A while back I asked for advice on a weird ranging issue where I was occasionally getting ranges less than the true range (See this post).
I finally got a chance to go back to the same building and measure the channel impulse response.
The building in question is around 90 m long and 50 m wide with 10 m high metal doors at both ends. Other than the radios it’s empty.
Since this is a direct line of sight environment I expect to see a nice strong pulse at a bin number of around 750 with a couple of strong reflections and some noise trailing off after that. I do indeed see that.
However before that initial spike I would only expect to see noise, I don’t. I see a strong spike around bin 390 or sometimes two spikes with around the same spacing as is seen between my direct signal and first reflection. A typical example is attached.
This early spike is right about the level where most of the time it’s ignored but every now and then it is incorrectly detected as the leading edge resulting in a range measurement that is 58m short.
My only conclusion is that I’m getting reflections bouncing around for long enough to interfere with the next pulse.
So how do I tune the system to cope with this? In theory it should be possible to avoid or at least greatly reduce the issue by playing with the threshold levels but this is tricky given the complete lack of documentation on what the various register settings actually do.
One of the ways to mitigate would be to ignore/remove timestamps if First Path index is < ~700… this can be tuned in your application.

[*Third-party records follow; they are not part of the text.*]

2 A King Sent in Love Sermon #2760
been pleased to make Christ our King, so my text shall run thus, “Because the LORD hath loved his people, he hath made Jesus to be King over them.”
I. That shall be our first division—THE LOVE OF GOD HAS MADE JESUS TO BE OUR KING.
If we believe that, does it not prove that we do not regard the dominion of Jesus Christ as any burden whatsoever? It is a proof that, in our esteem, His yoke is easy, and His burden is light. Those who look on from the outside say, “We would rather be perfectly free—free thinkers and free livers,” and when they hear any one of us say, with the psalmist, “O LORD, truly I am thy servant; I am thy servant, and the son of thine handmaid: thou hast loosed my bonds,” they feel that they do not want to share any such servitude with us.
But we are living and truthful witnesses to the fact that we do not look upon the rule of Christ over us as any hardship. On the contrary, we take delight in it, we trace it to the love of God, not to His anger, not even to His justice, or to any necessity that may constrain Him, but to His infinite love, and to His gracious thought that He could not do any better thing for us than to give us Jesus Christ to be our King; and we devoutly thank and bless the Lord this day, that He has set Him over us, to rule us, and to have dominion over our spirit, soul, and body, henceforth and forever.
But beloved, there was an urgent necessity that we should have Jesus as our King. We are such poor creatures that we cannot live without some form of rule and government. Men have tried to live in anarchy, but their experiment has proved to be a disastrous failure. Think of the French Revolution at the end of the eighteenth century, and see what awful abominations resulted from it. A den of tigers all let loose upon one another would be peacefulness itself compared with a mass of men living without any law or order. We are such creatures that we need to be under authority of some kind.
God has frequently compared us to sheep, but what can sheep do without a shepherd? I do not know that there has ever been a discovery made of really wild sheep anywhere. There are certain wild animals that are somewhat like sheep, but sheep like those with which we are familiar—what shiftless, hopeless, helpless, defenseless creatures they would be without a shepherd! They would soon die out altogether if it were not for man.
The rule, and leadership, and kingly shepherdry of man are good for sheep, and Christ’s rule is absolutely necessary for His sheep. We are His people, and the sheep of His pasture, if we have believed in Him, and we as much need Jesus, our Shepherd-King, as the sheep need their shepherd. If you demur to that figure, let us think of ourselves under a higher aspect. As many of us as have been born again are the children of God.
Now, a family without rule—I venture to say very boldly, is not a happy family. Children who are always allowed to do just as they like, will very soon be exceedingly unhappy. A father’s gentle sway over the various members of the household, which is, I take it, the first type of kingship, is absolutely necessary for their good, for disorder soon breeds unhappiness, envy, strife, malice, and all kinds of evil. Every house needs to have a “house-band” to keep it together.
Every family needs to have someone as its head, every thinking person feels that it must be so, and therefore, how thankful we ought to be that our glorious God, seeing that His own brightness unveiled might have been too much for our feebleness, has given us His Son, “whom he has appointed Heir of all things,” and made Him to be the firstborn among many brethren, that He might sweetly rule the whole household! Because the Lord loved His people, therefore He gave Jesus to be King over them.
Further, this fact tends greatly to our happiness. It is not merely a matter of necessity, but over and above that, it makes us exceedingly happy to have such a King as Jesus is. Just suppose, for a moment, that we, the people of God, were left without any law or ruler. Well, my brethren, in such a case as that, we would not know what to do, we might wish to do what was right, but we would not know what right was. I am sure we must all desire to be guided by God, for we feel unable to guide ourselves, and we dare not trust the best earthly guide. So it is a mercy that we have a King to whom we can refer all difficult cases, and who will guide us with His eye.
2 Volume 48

Also the threshold above which the FP signal is detected can be increased. Please review NLOS app notes which provide details on this.
I will look into that. I have some very tight timing requirements (under 300 us to process the packet around and transmit a reply) and so I’m trying to minimize register reads, even at 20 MHz every SPI transfer is a fairly large chunk of time gone. I don’t suppose there is some way to change the first pulse detection algorithm so that it only starts looking from an index of 700?

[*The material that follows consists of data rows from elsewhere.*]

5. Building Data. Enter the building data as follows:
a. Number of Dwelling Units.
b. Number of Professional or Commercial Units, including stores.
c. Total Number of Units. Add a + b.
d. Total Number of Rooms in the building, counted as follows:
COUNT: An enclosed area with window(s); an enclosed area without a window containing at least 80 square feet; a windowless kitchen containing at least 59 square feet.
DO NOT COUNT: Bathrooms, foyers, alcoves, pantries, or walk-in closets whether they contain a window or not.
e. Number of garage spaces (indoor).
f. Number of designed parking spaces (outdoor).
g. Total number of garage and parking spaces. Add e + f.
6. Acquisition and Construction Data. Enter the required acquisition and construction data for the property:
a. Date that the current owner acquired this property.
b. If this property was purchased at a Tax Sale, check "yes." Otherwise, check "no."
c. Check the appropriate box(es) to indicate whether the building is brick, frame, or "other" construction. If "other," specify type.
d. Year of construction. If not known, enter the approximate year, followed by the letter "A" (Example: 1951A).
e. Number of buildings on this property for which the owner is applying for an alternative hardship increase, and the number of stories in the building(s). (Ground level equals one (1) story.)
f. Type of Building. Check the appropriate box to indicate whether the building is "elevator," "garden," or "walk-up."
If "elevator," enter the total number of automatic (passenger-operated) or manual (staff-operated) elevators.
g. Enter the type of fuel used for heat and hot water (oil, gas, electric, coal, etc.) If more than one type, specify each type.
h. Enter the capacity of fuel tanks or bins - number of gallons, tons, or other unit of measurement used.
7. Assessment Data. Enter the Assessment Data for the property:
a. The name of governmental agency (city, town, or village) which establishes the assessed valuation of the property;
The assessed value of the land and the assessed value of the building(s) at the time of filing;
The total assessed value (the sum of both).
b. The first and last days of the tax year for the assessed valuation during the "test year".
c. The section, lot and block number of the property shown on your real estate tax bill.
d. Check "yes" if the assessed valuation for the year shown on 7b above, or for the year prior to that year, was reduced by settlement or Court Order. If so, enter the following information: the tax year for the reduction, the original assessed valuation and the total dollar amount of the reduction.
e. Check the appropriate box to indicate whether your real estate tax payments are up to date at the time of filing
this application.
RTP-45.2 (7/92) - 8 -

OK, given the number of reserved registers and that you have to command the device to load the algorithm on startup I’m fairly certain there would be a way to do that. So to be more accurate: Is there any publicly known way to modify where the first path detection starts looking or is that all propitiatory information?

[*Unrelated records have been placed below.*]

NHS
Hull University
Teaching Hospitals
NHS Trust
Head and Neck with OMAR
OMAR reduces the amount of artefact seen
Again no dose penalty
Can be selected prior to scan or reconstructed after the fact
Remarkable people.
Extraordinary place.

The app notes provide some magic numbers to put in to the registers for different situations but give very little details about what these are actually doing. I’ve tried playing with them a little but given that the threshold varies all the time it’s had to come up with objective measures of the effect without knowing how the value is calculated.
I have previously asked for some more detail on how exactly the threshold is calculated for exactly this reason (see Decawave is now part of Qorvo) but didn’t receive any replies.